(WHAT TO DO): In the entries below, the lines from the one with "focal_35mm: 42" through the one with "focal_mm: 7.6" are to be copied exactly; both ends count.

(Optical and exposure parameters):

----

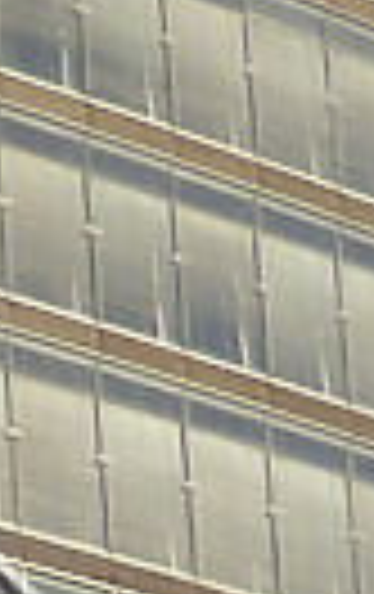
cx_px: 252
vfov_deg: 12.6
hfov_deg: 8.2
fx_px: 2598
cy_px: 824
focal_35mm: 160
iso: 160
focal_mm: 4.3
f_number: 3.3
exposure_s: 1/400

----

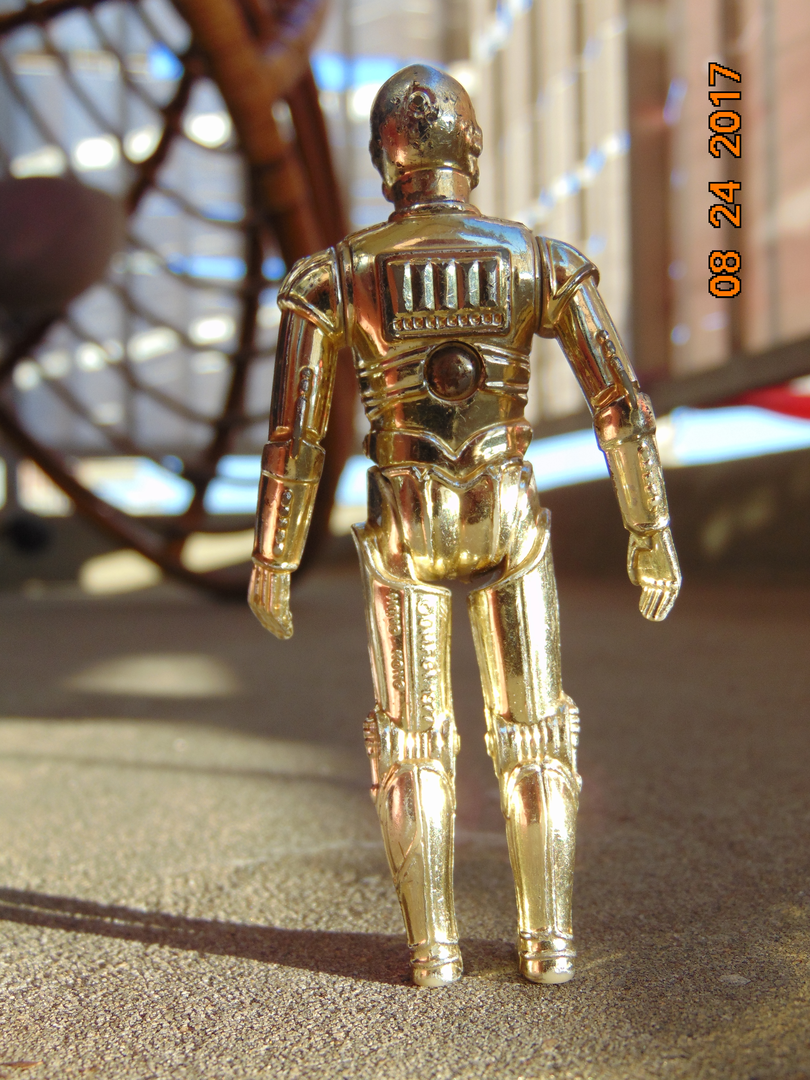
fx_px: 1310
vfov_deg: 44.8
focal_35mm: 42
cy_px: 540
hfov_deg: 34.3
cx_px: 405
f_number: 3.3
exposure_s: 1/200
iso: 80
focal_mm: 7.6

----

(RESPONSE):
focal_35mm: 42
cy_px: 540
hfov_deg: 34.3
cx_px: 405
f_number: 3.3
exposure_s: 1/200
iso: 80
focal_mm: 7.6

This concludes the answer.